In Pietro Marcello's Il Silenzio di Pelesjan (The Silence of Pelshian) there is some precious archive footage of an exam commission discussing one of Peleshian's films made at VGIK (Russia's major film school). Among the commission members are Lev Kulidjanov, Vasily Shukshin and Alexander Medvedkin (and in the audience sits Alexandra Khokhlova). The presence of Medvedkin in this group is a curious reminder of how this film is, in many ways, worthy of comparison to Chris Marker's portrait of Medvedkin in Le Tombeau d'Alexandre (The Last Bolshevik). Yet the comparison shows up many more contrasts than similarities. As Marker would point out in his film, Medvedkin was endlessly loquacious when they met while Peleshian is not so much taciturn as completely silent in his dialogue with Marcello.
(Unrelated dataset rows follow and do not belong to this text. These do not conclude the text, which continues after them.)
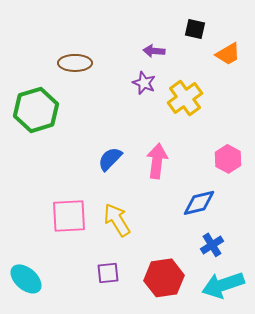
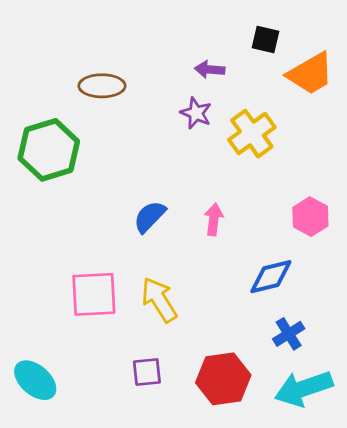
orange trapezoid: (228, 54) -> (310, 74), size x1.4
pink arrow: (157, 161) -> (214, 219), size x0.7

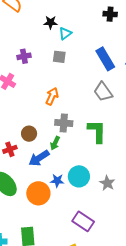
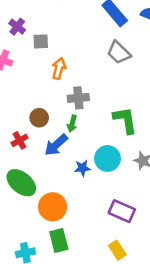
purple cross: (24, 56) -> (17, 27), turned -32
gray square: (59, 57) -> (41, 41), moved
green L-shape: (97, 131) -> (125, 120), moved
orange circle: (38, 193) -> (53, 207), moved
Marker's film was a posthumous letter to a recently deceased director, while Marcello's film is one which almost religiously follows Peleshian into the world indicated by Peleshian. Marker had to wait for Medvedkin to fall silent in order to compose his mot sincere dialogue with him and build a real dialogue with what he felt to be Medvedkin's silences whereas Marcello listens for those silence gestures of Peleshian which have an authentic eloquence. The commentary of Marker is full of a kind of hectoring love and reminiscence whereas Marcello's commentary is uttered sottovoce as though not to disturb an authentic sense of awe with which the gestures of Peleshian are received.
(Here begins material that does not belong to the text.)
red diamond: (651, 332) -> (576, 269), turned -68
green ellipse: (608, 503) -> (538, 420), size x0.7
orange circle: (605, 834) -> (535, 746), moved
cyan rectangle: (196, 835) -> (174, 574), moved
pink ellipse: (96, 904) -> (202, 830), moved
While it is Marker who pays homage to the dead Medvedkin at the end of the film, it is Peleshian who takes Marcello to the cemeteries where the tombs of his masters are buried: Leonid Kristi, Sergei Gerasimov and Elem Klimov. Peleshian stands back and then kisses their portraits in, perhaps, one of the most touching scenes of this deeply respectful homage to one of the world's true remaining masters of film. Marcello illustrates this scene with the images and music from Peleshian's film Kyanq (Life) almost as though it were an illustration of Peleshian's principle of distance montage. The mixing of scenes from Peleshian's films, archive footage, Marcello's extraordinary shots of Peleshian and of Moscow and the Moscow metro come together in this truly extraordinary homage to this living classic thanks also to the splendid editing work of Sara Fgaier. 
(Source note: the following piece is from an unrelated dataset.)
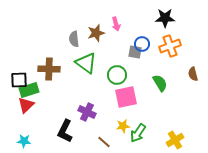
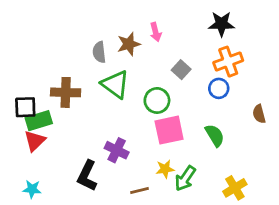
blue circle: (142, 44) -> (219, 88), moved
gray square: (135, 52) -> (181, 70), turned 32
brown semicircle: (193, 74) -> (259, 114), moved
green semicircle: (160, 83) -> (215, 135), moved
brown line: (104, 142) -> (140, 190), turned -56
The scenes of Moscow and the metro shot by Marcello also are rather splendid explorations of faces and gestures as well as of a contemporary Moscow at times which at times allude to a Khutsievan lyricism (and surely the allusions to Ию́льский дождь -July Rain- are not amiss) as is his exploration of that wonderfully cinematographic station 'Ploshchad Revoliutsii' and its statue of the thinker which occurs throughout the film. The travelling collage of art towards the end of the film reminds me of Klimov's splendid collage of art and sport in his still underestimated film Спорт, Спорт, Спорт (Sport, Sport, Sport). Like Chris Marker before him, Pietro Marcello is someone who is truly well acquainted not just with his subject (in this case Peleshian) but with Soviet cinema as a whole and this portrait will surely remain as one of the truly significant explorations of this still too undiscovered world. It is, moreover, a portrait that takes in a whole world of reflections present in each moment and scene. A film that truly deserves an international audience and one of the great homages to Soviet film and to, perhaps, the only filmmaker alive today who has truly managed to keep alive the traditions of early Soviet montage cinema (the only true heir to the Eisenstein's, Vertov's, and Kuleshov's).